Organism | Teen Ink

Organism

May 3, 2023
By BOWTLEES BRONZE, Myrtle Beach, South Carolina
BOWTLEES BRONZE, Myrtle Beach, South Carolina
1 article 0 photos 0 comments

There’s an organism inside of me. Nucleus of gray,  DNA of blue.


Should I tell him or should I not? Will I be hit if I’m caught?


He doesnt love me but loves my looks. He loves the way he can control my books. A book of my life filled with joys and bores.


My stomach is still small but the nucleus grows. Cells formed minute by minute.


Letting it grow is going to be a fidget. 


A fidget of  blue bruises on my arms from the strike of another human's kiss


A kiss of a hit that makes me sick. A sickness of pain on my arms that I hide in shame.


Should I tell him, should I not, should I say the organism couldnt preform.


Perform the act of staying alive before the first breathe out of the womb.


But if that first breathe is none then the organism will be gone.


I hate this cavity of this world. A cavity that is large and bold. A cavity that’s as deep as a bowl.


Maybe he planned this, maybe he poked holes, maybe the rubber wasn’t as protective as a bone.


What if he wanted to trap me like a fish? A fish in a 2 gallon bowl.


Always at his knees taking in every blue bruise and every vocal expression that makes me wanna lose.


Lose the game of life with a noose or a pill. This cavity of a world is still a dark veil.


The organism grows inside my belly and it makes me feel sick.


Sick or healthy. Escape or be trapped. Should I be selfish or help this organism escape this trap?


Trap a future child here or let them free. What if they can cure cancer? Or figure out how to flee.


What if they grow up with blue bruises on their arms. 


What if they grow up with the anger of the blue bruise kisser


Or what if they grow up with a rope around the esophagus.


Why bring a child into this cavity of a world just to suffer in vain. Wouldn't it be better to release the soul from this awful pain.


Release this soul to a better life and let it be saved.


This organism still grows inside of me but I want it to stop. I don’t want to bring this life form into this life of drought.


Maybe I can escape this cavity of the world too. Get out of the dark lines and sugary stabs that watch my every move.


What if I had the rope around my esophagus. I could escape with this organism too.


It’s only a clump of cells. Cells that grow. Maybe it’s okay because the nucleus isn't full.

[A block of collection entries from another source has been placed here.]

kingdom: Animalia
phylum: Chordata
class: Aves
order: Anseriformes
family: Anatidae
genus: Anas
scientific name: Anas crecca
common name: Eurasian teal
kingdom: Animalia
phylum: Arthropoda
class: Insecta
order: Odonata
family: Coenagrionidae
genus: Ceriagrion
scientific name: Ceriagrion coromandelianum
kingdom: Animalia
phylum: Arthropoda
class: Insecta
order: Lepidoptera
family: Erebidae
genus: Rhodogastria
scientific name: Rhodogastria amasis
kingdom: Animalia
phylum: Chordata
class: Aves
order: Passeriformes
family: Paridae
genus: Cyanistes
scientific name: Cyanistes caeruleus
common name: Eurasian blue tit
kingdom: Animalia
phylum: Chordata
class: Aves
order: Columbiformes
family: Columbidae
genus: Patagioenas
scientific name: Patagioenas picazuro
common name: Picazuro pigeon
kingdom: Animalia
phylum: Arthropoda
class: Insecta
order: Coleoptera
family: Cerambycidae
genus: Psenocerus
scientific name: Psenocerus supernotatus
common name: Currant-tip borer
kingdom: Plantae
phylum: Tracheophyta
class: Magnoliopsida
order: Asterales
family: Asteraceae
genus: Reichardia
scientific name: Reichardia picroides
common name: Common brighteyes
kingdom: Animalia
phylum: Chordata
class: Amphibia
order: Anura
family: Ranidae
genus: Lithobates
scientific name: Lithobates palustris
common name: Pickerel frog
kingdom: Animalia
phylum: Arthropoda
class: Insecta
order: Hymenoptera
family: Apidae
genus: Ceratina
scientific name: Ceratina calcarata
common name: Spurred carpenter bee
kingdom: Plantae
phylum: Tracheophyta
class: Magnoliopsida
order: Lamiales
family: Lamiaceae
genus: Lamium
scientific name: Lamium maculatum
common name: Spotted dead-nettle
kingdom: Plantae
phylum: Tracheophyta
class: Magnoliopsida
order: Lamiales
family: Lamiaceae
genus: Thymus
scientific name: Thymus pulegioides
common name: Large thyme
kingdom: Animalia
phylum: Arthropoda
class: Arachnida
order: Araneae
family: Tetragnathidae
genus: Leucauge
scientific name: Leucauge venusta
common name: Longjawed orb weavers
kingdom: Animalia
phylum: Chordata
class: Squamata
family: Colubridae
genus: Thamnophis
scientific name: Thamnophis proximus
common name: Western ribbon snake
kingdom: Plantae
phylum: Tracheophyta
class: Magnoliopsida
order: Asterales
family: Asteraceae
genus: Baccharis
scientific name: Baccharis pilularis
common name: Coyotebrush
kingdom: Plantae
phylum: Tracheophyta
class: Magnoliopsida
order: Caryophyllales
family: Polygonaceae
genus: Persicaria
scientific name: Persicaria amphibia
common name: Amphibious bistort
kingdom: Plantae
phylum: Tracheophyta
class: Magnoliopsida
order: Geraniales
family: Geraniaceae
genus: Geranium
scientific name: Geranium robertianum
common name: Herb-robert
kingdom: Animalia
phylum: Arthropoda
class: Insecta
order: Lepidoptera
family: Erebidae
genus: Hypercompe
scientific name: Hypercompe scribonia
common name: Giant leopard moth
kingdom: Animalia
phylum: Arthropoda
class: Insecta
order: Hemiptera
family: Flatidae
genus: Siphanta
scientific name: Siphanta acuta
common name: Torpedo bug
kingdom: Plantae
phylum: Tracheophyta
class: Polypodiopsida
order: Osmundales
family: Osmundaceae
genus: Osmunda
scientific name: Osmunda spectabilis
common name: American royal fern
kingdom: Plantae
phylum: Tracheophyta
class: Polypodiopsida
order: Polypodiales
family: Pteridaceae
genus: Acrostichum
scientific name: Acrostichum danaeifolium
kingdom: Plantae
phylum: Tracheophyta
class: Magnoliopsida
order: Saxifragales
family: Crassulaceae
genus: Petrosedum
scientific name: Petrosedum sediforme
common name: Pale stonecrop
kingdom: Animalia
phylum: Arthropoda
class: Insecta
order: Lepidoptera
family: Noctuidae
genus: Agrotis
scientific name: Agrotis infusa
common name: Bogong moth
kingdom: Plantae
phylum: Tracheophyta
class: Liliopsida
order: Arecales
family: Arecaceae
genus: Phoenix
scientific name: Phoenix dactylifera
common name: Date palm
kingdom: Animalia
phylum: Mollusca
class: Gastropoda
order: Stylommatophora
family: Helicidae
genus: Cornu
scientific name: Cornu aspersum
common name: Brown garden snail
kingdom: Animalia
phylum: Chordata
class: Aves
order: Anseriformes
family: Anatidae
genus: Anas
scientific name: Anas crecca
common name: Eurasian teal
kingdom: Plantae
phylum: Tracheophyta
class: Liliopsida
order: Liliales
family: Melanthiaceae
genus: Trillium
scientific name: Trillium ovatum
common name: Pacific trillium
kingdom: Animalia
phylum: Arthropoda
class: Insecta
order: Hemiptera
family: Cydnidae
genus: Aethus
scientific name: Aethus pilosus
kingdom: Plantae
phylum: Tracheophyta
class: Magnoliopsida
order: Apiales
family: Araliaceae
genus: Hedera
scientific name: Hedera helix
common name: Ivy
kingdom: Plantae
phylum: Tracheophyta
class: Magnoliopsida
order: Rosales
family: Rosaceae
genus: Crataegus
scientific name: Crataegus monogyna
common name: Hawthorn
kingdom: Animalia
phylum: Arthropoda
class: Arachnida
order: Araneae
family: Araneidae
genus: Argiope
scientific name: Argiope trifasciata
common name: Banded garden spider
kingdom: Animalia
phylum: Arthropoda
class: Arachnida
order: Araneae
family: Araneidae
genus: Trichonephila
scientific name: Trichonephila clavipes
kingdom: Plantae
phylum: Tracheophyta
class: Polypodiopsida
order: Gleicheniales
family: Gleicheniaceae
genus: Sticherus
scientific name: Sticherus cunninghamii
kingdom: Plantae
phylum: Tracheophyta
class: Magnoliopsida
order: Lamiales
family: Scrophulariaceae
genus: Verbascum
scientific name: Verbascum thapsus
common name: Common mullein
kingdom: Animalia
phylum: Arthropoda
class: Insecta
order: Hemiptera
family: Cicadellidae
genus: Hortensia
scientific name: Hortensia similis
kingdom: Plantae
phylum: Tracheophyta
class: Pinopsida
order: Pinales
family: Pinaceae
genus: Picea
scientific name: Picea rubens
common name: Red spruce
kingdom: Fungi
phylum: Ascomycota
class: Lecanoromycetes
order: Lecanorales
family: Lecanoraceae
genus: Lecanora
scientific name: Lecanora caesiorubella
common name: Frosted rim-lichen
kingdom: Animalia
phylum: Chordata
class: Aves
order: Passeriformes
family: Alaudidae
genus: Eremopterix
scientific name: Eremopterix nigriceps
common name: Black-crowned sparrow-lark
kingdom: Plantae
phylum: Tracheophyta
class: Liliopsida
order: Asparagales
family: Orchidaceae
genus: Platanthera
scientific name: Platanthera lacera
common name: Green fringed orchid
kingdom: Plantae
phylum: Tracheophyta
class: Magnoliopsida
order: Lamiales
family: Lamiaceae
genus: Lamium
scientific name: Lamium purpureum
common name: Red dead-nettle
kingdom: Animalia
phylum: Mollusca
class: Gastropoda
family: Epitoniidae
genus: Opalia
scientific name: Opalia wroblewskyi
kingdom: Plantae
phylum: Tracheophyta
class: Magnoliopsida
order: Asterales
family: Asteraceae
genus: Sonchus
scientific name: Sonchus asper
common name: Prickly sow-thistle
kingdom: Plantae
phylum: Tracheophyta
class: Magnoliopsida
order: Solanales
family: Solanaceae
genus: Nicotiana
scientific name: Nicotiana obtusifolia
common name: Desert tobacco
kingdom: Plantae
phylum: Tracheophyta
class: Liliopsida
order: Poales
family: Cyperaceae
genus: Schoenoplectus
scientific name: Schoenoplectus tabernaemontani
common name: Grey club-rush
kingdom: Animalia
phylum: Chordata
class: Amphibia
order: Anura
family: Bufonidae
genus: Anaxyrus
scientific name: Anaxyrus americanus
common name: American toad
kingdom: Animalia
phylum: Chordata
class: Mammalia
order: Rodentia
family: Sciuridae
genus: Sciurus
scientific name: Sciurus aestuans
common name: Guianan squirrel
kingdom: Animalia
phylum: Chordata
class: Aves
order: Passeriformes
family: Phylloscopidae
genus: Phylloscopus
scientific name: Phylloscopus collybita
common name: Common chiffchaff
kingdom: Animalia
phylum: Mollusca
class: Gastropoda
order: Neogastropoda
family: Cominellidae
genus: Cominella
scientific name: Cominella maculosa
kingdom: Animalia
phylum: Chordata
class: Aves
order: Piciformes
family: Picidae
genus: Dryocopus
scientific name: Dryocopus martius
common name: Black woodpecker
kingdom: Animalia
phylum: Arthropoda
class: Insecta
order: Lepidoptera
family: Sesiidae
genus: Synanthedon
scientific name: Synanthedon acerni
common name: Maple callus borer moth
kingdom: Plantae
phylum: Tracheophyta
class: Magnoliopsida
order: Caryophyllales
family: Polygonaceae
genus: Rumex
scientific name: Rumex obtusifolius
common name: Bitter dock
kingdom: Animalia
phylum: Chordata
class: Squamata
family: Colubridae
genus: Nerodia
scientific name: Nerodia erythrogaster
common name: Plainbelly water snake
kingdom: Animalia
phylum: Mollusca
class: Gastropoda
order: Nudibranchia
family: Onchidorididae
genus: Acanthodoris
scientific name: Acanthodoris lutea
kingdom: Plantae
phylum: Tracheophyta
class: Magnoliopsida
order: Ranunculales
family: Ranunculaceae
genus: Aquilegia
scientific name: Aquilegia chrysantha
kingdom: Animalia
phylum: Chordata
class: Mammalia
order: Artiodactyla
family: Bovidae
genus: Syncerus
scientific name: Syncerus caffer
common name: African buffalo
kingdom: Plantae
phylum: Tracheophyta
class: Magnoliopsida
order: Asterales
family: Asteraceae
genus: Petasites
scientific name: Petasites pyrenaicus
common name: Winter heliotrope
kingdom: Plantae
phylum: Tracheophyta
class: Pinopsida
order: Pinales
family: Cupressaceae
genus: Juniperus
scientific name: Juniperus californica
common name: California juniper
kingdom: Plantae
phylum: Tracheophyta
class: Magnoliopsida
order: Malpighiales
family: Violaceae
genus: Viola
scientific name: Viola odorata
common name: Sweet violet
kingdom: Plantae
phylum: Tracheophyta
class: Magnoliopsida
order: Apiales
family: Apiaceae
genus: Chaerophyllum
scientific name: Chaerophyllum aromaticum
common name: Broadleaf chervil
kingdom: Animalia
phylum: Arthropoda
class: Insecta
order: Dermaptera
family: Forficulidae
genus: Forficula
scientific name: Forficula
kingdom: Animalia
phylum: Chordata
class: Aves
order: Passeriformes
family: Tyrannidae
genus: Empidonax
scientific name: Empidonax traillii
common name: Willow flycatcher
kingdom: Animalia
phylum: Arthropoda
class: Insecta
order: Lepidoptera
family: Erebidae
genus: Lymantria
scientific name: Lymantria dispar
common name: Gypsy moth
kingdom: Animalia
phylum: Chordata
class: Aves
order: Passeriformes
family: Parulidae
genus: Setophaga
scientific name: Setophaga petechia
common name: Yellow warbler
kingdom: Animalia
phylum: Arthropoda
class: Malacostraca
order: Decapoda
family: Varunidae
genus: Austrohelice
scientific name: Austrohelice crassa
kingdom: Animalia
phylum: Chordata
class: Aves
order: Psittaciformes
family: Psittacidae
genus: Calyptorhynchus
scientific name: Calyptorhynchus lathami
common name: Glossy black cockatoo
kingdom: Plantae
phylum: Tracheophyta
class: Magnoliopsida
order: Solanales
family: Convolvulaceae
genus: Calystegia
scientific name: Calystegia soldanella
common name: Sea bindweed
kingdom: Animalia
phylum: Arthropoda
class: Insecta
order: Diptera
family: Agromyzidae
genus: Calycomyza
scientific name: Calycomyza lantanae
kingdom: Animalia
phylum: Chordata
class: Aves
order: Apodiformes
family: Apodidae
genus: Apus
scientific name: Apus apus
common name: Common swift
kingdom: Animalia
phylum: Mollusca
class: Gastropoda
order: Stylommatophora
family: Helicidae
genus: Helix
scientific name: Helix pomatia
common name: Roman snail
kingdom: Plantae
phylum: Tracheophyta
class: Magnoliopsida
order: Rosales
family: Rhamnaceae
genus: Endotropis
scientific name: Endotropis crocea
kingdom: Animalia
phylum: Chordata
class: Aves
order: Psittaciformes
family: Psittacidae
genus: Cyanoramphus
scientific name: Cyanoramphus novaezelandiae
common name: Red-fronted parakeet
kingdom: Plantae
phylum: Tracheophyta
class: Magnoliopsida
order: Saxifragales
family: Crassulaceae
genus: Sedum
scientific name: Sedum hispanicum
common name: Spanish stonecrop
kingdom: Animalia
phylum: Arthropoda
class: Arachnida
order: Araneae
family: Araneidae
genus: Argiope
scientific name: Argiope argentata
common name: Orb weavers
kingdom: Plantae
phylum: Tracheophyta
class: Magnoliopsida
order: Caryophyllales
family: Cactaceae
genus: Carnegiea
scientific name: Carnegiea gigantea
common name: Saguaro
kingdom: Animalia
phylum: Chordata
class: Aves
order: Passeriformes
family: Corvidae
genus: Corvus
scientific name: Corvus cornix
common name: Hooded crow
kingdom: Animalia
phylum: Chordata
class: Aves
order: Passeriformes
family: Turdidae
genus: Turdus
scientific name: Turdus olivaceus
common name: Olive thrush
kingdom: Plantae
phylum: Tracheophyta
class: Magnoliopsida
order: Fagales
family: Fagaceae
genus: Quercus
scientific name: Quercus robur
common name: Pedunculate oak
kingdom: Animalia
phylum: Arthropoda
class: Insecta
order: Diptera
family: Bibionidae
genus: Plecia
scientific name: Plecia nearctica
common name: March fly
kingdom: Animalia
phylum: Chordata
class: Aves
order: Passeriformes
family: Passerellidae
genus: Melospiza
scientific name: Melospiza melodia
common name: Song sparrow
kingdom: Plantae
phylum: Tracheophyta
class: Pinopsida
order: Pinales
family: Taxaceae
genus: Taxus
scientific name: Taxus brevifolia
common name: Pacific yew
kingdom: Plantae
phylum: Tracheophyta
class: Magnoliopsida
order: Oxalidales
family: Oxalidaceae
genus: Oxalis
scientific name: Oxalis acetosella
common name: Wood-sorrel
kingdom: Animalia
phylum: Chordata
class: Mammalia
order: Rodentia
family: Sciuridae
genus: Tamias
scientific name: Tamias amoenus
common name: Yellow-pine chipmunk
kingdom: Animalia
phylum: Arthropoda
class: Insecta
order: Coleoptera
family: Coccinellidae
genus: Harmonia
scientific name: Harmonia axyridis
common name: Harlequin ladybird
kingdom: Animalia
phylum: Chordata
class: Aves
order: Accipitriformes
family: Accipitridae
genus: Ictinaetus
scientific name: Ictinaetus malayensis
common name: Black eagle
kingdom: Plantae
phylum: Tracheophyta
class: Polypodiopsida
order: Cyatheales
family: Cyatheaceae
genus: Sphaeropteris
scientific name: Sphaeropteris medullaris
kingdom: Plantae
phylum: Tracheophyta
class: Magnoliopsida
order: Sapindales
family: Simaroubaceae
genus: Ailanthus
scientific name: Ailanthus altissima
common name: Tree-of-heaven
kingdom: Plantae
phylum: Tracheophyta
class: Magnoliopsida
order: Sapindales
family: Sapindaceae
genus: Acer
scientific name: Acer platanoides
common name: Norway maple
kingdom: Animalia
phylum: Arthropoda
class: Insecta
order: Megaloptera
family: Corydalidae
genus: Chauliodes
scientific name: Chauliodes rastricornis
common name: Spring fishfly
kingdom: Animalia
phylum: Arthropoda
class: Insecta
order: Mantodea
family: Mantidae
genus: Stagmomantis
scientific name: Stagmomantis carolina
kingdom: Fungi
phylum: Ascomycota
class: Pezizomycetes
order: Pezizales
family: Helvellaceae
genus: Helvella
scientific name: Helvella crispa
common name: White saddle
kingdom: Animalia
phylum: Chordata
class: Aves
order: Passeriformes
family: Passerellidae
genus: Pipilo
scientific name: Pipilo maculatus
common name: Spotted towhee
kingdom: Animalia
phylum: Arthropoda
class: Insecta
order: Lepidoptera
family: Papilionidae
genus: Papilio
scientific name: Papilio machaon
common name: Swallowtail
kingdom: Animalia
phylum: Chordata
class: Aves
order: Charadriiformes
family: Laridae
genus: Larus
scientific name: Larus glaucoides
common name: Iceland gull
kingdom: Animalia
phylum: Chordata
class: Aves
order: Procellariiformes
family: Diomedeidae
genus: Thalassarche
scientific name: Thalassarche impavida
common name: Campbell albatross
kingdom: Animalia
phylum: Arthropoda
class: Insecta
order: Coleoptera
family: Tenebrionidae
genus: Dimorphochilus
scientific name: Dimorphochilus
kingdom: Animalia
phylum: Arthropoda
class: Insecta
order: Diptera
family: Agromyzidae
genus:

I don’t want this organism to grow. 


Grow up being beaten. Beaten and sad with a life full of fleeing.


Fleeing of the man who caused these blue bruises.


I can escape. This organism can too. To better life forms and bodies of love.


This body we share is only here for this life. But our souls live forever with different bodies throughout life.


I’ll just tie the knot on this cavity and pull it out. Then hang it on the balcony on this cold dark night.


Noose of nooses, necks of necks, this organism is ready to die.


I hope the blue bruise kisser can kiss his way to hell. I hope hell is hot with lava pain. I hope he gets to feel those blue bruised arms on his veins.


And now I can finally save two organisms.


The author's comments:

One of the first pieces I wrote in my creative writing class and it's one of my favorites to this day. It's dark, sad, and has a sad twist of realization.